## [Supplied text]
++++++

In a previous post, I highlighted the main, and generalized, differences and strengths between men and women in the workplace. This post aims to zoom into what women want to thrive in business from a woman’s perspective.  Although written from a female perspective, many of the items also relate to men.

Yin or yang?

Whether you consciously realize it or not, there is currently very little place for femininity in the workplace. Although no one is to blame for this other than our ancestors who created the structures with good intent, we haven’t adapted business to include femininity.

Females have to behave like men in order to succeed in the workplace. The business world as we know it was designed ages ago by men for men. This system has become so ingrained that most people – both men and women – don’t realize how damaging it can be for females and femininity, in general, to succeed in the workplace.

Viewed from a more holistic perspective, in the average business environment the emphasis is on addressing masculine needs.  It forms a rather lopsided yin-yang structure. Business structures ignore and neglect feminine needs to a large degree.

The only way to change this unbalanced structure is to name it. This post thus might trigger you, and I ask that you read it with an open, curious mind attempting to understand where a lot of the current-day challenges come from that stop both men and women from thriving in business.

What women don’t want

But first, let’s look at some of the things most men find natural and even enjoyable that women don’t want.  Here are the most important items.

We don’t want to have to fight or force our way

Men, in general, feel powerful when they fight to protect what is theirs. They even enjoy a good conflict, being able to walk away the winner.

Women, while most appreciate this characteristic in a man, don’t want to fight to be taken seriously or heard. The most basic feminine quality is that of being soft. When we have to fight or force our way, we have to abandon a foundational need in order to be seen as equal or even just valid.

Women don’t want to have to push back, fight, or force in any way. We want to be soft, leaving fighting for those very exceptional occasions when we have to protect our boundaries. When we have to fight we have to be hard, betraying ourselves. It can’t be the rule, it has to be an exception.

We don’t want to suppress our emotions

Men, on average, find it much easier than women to put their emotions aside and think logically, regardless of how they feel. This is an excellent trait, and allows men to push through hard times, resulting in their success.

Women, however, are emotional beings. Our softness comes from our connection to our heart. When we are asked to only focus on logic we are asked to disconnect our mind from our hearts. Essentially, we are asked to be something other than who we are.

We want to be loved and accepted with our emotions. Only when we are asked to continuously suppress our emotions are we likely to be overly emotional.  When we have a healthy outlet to process our emotions, we won’t need to get overly emotional to be heard.

We don’t want to choose between parenthood and career success

Probably the biggest cause of distress for many women is having to choose between either being in the traditional gender role of stay-at-home mom or being a more modern female that is successful in business.

++++++

## [Challenge 1]
Answer these three questions from the post on women in the workplace:
(a) By whom and for whom was the business world as we know it designed?
(b) What is the most basic feminine quality?
(c) What is probably the biggest cause of distress for many women?
## [Challenge 2]
Please pick up the post on women in the workplace after its final sentence and keep writing in the same voice.

++++++

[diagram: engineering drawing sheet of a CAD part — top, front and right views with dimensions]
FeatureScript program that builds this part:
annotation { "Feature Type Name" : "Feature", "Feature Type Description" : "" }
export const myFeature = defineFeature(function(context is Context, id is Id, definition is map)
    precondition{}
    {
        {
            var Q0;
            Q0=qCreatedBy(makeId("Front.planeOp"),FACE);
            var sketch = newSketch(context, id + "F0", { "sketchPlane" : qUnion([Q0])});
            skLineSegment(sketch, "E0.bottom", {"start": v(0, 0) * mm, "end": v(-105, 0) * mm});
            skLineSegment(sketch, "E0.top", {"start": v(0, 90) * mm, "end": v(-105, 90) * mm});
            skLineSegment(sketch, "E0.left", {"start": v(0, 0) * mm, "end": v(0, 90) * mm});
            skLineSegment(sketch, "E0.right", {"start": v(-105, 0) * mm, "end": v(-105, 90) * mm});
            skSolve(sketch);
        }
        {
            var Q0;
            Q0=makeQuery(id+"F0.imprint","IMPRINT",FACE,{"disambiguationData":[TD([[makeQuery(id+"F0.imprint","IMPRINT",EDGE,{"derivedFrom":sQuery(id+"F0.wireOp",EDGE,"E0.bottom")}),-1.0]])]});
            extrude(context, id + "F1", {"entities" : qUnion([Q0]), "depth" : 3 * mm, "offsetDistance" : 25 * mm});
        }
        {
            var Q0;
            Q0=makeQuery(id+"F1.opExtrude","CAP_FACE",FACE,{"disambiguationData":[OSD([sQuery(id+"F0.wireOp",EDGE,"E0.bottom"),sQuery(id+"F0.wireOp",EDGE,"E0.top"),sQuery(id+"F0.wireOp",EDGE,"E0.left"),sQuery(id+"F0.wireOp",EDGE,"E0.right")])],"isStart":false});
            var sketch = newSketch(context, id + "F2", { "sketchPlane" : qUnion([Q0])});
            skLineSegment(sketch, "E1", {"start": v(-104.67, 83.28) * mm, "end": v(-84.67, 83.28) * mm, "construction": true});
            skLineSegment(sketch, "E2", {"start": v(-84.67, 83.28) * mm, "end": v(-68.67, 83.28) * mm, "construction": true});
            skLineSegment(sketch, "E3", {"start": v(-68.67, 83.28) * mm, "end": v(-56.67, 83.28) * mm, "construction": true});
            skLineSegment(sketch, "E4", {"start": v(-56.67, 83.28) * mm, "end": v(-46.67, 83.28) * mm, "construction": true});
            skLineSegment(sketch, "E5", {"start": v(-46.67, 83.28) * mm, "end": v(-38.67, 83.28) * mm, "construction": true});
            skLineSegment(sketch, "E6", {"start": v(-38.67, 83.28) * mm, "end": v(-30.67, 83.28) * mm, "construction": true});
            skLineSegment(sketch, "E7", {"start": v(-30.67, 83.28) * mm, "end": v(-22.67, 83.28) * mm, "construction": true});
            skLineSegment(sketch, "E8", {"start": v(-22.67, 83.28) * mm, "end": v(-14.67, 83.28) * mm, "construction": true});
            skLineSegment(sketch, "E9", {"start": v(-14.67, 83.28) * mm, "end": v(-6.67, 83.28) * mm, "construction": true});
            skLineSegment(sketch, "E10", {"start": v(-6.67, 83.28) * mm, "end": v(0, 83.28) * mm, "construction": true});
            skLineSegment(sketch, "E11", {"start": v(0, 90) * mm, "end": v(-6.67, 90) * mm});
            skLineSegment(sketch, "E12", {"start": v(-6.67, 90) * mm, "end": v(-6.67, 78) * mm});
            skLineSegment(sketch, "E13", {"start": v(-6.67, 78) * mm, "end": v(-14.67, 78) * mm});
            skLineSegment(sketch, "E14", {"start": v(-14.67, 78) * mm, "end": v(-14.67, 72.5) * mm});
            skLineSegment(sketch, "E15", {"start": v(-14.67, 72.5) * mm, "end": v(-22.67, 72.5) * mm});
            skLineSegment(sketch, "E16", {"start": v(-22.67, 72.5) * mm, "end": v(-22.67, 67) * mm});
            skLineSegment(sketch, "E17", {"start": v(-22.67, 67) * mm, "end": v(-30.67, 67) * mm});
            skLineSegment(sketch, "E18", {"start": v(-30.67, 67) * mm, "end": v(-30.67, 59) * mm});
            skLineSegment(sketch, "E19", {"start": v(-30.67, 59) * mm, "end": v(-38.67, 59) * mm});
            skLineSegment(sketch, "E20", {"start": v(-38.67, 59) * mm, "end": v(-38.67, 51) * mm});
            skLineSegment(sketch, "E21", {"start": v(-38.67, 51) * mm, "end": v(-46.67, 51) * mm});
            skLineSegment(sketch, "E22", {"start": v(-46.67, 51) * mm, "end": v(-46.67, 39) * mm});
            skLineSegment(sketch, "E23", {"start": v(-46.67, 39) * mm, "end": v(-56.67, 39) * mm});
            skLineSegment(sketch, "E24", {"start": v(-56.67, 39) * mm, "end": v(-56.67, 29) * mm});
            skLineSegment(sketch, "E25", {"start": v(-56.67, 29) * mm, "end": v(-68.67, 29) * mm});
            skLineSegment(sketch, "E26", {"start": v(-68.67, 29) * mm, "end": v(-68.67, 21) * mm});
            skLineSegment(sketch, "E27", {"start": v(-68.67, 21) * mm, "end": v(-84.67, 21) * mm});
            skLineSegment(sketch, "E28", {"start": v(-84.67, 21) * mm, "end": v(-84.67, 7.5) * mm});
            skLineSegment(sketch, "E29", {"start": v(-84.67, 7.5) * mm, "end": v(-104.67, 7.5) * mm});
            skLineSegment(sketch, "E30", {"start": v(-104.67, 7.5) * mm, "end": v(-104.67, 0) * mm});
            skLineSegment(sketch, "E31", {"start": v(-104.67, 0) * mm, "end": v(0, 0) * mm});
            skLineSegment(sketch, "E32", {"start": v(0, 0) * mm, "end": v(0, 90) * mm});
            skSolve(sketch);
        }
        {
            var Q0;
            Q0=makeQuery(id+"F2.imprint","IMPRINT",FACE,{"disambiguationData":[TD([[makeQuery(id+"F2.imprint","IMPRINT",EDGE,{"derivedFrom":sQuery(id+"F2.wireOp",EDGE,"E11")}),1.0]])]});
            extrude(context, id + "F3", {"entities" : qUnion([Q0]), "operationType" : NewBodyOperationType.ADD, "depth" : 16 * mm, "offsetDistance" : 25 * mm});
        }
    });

++++++

## [Expected answer 1]
(a) It was designed by men for men.
(b) Being soft.
(c) Having to choose between the traditional gender role of stay-at-home mom and being a more modern female who is successful in business.

## [Expected answer 2]
Women don’t want to be the one or the other. We want both, or at least the option to choose. We want to be taken seriously and seen as excellent at what we do, whatever that may be. And we also want to honor our femininity to nurture and care for a child, with the support required to enable us to have both.

Essentially, we want to have a choice in our life path. We want to feel free to be one or the other, or maybe a combination of both.  We don’t want to be put into a box to be just one thing.

What women want

Understanding better what we, as women, don’t want to struggle with, here are the key things most women do want.

We want to be led

For most of my career, I was put in leadership positions where I had to make the decisions and take all the responsibility. I didn’t really think this is not feminine until I experienced what it feels like to have a strong masculine leader in this role. Protecting and allowing me to create the outcomes he needed to succeed, we both thrived.

For the first time in my life, I could relax and focus on the creation of something excellent without needing to lead or fend my boundaries to stay safe. He too felt more powerful and successful, able to demonstrate his masculine traits most naturally to him.

Women want to create. Whether it is creating structure in an administrative function, a designer creating products and services, or creating beautifully presented food or homes, we thrive when we’re given an outcome and direction and left to do what we do best. Create.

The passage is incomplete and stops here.